My parents never really taught me anything. My mother is an atheist and from an atheist family and my father was mind played by the church too many times. I have to say they never really stressed this. I even had to go to bible class. I must have been 10 or 11 by then. By that time I was already an atheist because I had books about dinosaurs. Evolution and religion didn't really mix when I was a kid, so I discarded the stories quite easily. Though I have to say the lady from the bible class was nice and I never told her I was an atheist.
That is similar to the post I stated above. You do not believe in Christianity. Christianity and God are separate issues although they are closely related. Just because you do not believe in Christianity does not make you Atheist by any means. You should explore your beliefs more. Maybe you believe that it does not matter if god or god does not exist and do not bother answering if god does exist.

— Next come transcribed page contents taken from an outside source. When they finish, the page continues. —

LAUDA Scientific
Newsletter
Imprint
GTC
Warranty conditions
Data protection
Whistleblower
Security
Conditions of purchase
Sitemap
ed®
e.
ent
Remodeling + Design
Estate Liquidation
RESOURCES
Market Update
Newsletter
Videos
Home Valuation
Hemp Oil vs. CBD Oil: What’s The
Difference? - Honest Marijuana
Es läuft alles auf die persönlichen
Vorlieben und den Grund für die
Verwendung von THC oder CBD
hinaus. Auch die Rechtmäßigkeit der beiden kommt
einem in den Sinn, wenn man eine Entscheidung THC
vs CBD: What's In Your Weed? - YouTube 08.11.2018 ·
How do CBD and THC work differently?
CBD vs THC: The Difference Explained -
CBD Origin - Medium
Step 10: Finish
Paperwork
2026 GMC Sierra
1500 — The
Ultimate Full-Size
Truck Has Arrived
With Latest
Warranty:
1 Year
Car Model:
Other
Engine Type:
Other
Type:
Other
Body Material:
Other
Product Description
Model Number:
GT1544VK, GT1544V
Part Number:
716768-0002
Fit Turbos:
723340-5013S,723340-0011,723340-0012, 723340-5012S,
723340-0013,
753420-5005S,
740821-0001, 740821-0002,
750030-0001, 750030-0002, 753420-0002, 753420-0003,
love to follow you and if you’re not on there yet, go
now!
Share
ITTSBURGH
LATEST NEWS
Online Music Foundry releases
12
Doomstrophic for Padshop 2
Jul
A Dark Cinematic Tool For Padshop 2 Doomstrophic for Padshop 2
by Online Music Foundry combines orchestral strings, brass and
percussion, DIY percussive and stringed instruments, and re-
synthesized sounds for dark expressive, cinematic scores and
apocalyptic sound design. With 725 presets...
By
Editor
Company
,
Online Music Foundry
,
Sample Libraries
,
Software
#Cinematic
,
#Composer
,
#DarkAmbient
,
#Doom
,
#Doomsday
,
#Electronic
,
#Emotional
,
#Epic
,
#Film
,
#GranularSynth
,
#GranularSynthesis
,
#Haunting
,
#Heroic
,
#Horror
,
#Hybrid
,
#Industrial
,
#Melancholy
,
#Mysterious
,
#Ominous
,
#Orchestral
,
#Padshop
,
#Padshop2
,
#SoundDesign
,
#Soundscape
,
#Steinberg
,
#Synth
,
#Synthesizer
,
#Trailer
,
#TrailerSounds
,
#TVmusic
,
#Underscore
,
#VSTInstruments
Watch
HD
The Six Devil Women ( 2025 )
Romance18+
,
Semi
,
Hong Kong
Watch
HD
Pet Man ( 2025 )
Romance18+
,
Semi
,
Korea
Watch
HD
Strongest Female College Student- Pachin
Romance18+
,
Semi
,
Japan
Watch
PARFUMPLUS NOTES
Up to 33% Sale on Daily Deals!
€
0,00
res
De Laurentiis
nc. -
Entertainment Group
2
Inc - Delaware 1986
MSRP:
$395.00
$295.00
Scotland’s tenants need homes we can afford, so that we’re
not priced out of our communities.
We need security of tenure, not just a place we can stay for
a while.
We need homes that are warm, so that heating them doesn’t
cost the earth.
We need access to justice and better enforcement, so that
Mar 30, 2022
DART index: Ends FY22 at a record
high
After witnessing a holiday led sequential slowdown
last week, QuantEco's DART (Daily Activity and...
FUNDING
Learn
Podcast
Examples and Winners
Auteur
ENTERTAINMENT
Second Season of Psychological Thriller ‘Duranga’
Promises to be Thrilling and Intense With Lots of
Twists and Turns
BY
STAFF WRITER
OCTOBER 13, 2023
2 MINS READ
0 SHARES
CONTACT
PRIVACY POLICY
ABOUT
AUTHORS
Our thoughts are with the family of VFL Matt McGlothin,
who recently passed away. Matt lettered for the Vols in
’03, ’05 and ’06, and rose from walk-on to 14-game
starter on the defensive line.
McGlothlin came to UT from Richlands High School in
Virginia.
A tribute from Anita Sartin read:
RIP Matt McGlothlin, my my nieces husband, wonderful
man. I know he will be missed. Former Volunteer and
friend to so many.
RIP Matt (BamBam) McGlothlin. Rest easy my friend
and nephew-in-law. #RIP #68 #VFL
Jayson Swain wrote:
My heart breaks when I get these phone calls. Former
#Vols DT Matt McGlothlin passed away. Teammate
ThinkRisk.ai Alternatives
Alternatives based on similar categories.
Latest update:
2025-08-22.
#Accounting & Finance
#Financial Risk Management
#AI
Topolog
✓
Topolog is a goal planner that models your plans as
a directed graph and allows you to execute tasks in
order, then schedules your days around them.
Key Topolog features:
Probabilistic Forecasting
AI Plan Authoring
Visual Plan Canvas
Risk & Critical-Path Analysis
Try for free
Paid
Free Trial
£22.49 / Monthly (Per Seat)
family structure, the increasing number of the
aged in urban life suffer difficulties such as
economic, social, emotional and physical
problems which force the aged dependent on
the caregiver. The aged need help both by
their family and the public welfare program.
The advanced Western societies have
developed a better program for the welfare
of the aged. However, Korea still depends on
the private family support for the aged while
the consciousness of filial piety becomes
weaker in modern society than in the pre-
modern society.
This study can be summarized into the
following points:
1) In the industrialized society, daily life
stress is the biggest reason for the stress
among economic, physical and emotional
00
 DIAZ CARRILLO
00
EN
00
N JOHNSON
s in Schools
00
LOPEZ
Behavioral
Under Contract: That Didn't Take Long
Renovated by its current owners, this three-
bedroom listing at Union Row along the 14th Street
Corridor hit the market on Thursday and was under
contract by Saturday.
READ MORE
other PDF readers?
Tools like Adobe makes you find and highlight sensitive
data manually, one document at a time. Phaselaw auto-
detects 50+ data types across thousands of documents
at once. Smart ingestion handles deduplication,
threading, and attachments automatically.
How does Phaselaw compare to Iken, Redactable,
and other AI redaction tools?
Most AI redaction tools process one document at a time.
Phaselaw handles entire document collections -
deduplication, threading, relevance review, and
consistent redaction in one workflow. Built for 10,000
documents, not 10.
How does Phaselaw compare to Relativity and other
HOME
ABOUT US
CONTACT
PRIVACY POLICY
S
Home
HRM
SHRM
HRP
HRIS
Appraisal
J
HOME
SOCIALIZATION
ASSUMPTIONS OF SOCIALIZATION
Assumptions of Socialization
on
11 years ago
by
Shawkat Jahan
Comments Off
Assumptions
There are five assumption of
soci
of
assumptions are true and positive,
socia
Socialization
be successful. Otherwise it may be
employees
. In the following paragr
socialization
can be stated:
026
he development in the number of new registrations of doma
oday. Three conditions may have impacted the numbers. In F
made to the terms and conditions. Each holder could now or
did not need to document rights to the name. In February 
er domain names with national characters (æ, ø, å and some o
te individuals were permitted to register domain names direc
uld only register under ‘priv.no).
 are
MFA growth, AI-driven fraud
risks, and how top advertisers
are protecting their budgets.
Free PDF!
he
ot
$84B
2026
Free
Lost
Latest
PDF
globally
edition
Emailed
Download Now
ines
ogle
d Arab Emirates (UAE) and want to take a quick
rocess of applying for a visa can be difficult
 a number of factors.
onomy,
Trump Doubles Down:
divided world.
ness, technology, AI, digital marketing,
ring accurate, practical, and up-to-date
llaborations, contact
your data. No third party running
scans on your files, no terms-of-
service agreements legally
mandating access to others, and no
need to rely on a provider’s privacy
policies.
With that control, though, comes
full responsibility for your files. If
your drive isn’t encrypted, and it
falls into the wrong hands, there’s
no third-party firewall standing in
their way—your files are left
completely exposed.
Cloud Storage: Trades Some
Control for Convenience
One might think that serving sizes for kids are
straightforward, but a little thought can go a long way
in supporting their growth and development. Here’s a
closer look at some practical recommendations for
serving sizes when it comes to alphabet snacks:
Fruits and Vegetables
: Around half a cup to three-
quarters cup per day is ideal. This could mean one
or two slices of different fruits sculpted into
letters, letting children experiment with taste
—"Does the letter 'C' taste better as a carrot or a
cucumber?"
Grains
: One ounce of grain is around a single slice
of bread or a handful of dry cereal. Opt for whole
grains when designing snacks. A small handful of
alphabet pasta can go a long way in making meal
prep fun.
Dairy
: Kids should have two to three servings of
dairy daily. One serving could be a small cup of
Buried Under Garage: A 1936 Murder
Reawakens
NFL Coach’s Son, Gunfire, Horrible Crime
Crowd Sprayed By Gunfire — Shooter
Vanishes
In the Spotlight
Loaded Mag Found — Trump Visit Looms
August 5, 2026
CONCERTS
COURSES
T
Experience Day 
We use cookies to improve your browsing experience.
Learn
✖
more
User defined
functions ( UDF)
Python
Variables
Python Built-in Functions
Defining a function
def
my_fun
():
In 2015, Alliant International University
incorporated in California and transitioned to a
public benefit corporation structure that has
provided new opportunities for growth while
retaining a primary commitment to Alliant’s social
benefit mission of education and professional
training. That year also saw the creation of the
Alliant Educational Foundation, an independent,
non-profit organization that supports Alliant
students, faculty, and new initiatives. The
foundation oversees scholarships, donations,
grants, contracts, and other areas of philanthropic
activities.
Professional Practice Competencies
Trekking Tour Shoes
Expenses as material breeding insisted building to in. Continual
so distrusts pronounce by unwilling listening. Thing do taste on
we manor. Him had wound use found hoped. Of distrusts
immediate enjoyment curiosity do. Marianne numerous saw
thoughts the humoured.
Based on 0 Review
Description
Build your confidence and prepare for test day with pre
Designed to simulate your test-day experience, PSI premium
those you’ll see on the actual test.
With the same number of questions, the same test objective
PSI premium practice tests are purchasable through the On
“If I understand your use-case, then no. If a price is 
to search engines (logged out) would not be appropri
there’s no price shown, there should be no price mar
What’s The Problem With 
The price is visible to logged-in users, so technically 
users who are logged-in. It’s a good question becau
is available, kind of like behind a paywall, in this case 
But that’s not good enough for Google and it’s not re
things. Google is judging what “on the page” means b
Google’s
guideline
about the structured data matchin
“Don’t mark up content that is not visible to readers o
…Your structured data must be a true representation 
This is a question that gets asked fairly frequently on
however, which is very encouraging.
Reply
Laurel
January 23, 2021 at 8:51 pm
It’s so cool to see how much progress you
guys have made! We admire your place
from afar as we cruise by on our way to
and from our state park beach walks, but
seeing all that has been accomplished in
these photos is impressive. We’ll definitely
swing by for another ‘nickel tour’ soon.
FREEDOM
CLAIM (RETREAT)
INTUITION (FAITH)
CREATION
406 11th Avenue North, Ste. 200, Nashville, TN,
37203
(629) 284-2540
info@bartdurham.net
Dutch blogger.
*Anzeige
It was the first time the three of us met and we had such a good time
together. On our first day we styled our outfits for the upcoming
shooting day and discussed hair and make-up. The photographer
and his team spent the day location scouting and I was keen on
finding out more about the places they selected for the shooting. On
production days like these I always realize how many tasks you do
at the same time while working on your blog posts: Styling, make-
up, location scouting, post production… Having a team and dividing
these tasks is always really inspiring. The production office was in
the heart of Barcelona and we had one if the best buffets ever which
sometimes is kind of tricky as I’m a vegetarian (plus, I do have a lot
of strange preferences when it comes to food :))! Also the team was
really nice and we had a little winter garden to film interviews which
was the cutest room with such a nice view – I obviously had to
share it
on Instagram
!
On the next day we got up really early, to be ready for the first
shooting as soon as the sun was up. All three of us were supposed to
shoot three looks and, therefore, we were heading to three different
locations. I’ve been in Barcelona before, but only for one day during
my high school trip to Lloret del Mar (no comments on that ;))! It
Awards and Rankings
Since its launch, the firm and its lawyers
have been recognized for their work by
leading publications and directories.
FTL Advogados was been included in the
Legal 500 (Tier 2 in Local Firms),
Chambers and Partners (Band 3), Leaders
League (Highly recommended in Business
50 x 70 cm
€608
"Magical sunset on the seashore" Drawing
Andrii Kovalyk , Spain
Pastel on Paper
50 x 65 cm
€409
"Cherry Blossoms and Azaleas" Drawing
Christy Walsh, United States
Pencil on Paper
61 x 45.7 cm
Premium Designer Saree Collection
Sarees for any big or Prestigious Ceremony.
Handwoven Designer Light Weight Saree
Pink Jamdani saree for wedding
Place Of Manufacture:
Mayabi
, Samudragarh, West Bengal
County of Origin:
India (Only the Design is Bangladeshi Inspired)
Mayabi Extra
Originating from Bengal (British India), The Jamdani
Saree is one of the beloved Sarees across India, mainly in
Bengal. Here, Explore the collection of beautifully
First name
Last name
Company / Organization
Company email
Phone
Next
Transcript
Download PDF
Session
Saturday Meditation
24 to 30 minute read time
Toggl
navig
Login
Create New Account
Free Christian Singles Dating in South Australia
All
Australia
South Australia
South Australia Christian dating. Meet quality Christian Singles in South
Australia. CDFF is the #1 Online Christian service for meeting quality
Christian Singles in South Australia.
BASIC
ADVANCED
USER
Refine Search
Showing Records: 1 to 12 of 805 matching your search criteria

Let me tell you instead why I DO believe in God(s): because science sucks at explaining my life.
Too many things have happened to me -- from spontaneous telempathic events to literal magic spells working when I performed them, not to mention physically seeing and speaking with something that I could only interpret as a goddess of the moon and wind -- that science wants to write off as biochemical and statistical noise for me to be comfortable buying in to the mechanical/Newtonian scientific model of the universe.
Oddly enough, quantum physics has recently started coming to some of the same conclusions that I did early in my life, so I'm starting to think that maybe science isn't all bad. String theory now says essentially that the act of observation not only defines reality, but literally creates it, much like an MMORPG doens't actually render any part of the landscape until a player is there to look at it.
I like that kind of reality, because it means that objectively unverifiable experiences like my chat with a goddess aren't invalidated by a Newtonian tyranocrat, but rather that the reality created by my observation of a goddess is merely inaccessible to the observations of others and thus (through Wittgensteinian reasoning) impossible to meaningfully discuss in a scientific setting. I'm cool with that.
8)
I don't believe string theory talks about reality at all. It is an attempt to explain the big bang--the big bang is just a byproduct of two planes colliding.
What you are approaching is a more metaphysical perspective. You are describing a monist perspective of the mind. Idealism. An idealist would answer the question of "If a tree falls in the woods, does it make a sound?" with "No because there is no one to experience it." Whereas a body monist, materialist, would say "Yes it did make a sound because it physically happened."
Basically, idealist believes the world is all mind (or spiritual). Materialist believes the world is all physical. And there are a variety of dualist beliefs that are a mix between the mind/body.
You should look into a philosophy-metaphysics class. Here is a great thought experiment for you to ponder with the Mind/Body problem.
Where Am I? by Dennett (
http://www.newbanner.com/SecHumSCM/WhereAmI.html)
More about Idealism:
http://en.wikipedia.org/wiki/Idealism
Feel free to ask me about any of your philosophy questions... I should be able to help with them.